Daily mining revenue and gross profit fell in October for the fourth month in a row, the report said.

The bank noted that daily block reward gross profit fell to the lowest point on recent record.

Mining difficulty hit an all-time high in October, the bank said.

Daily bitcoin (BTC) mining revenue and gross profit dropped in October for a fourth straight month, JPMorgan (JPM) said in a research report Friday.

The bank estimated that bitcoin miners earned an average of $41,800 per exahash per second (EH/s) of hashrate in daily block reward revenue, 1% less than in September. Hashrate refers to the total combined computational power used to mine and process transactions on a proof-of-work blockchain and is a proxy for competition in the industry and mining difficulty.

Profitability also fell. The bank estimated that daily block reward gross profit dropped 2% in October to the lowest level "on recent record."

On a positive note, transactions fees spiked to as high as 60% of the block reward toward the end of the month, providing some hashprice relief, the bank said. The hashprice is a measure of mining company daily revenue.
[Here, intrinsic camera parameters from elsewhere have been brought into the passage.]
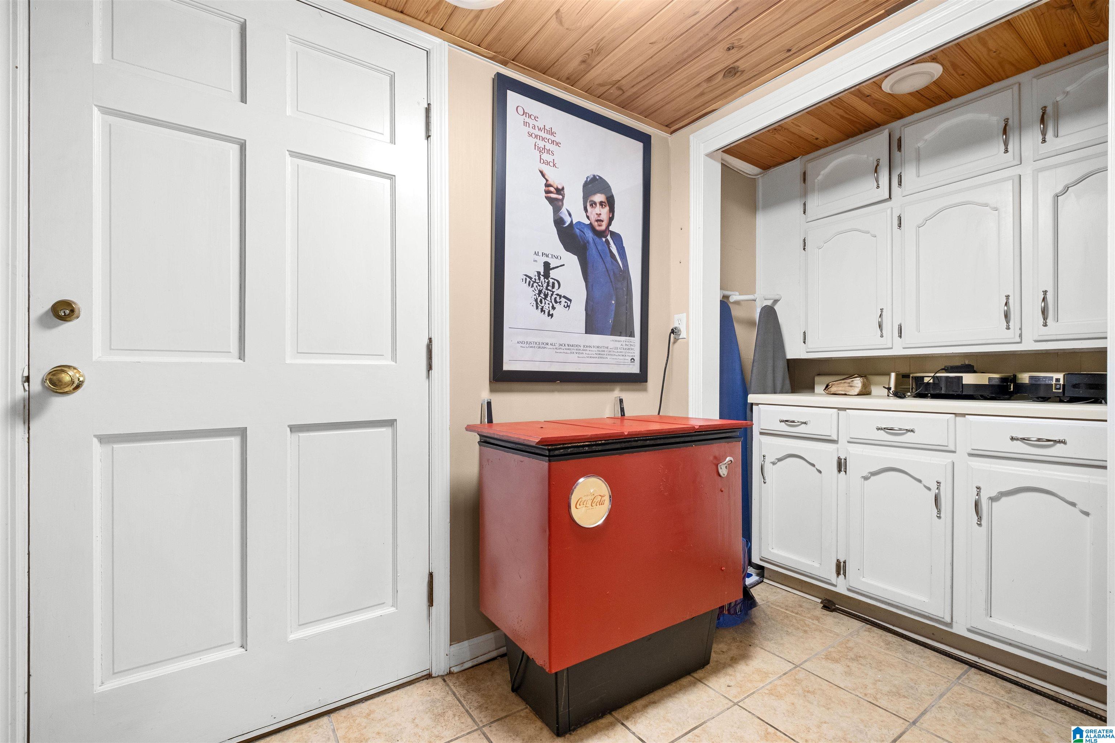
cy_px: 372
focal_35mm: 15
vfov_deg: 77.3
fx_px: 465
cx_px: 558
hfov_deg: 100.4
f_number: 7.1
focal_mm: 10
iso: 640
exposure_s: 1/1.43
The monthly average hashrate for the Bitcoin network surged to a record high of 702 EH/s in October, after a whopping 9% gain from the month previous, the report noted.

"The month-end seven-day moving average network hashrate stood higher at 748 EH/s, up 18% from the end of September and up 62% year-on-year," analysts Reginald Smith and Charles Pearce wrote.

The total market cap of the 14 publicly listed miners that the bank tracks rose 14% to $23.9 billion, led by companies with high-performance computing (HPC) exposure.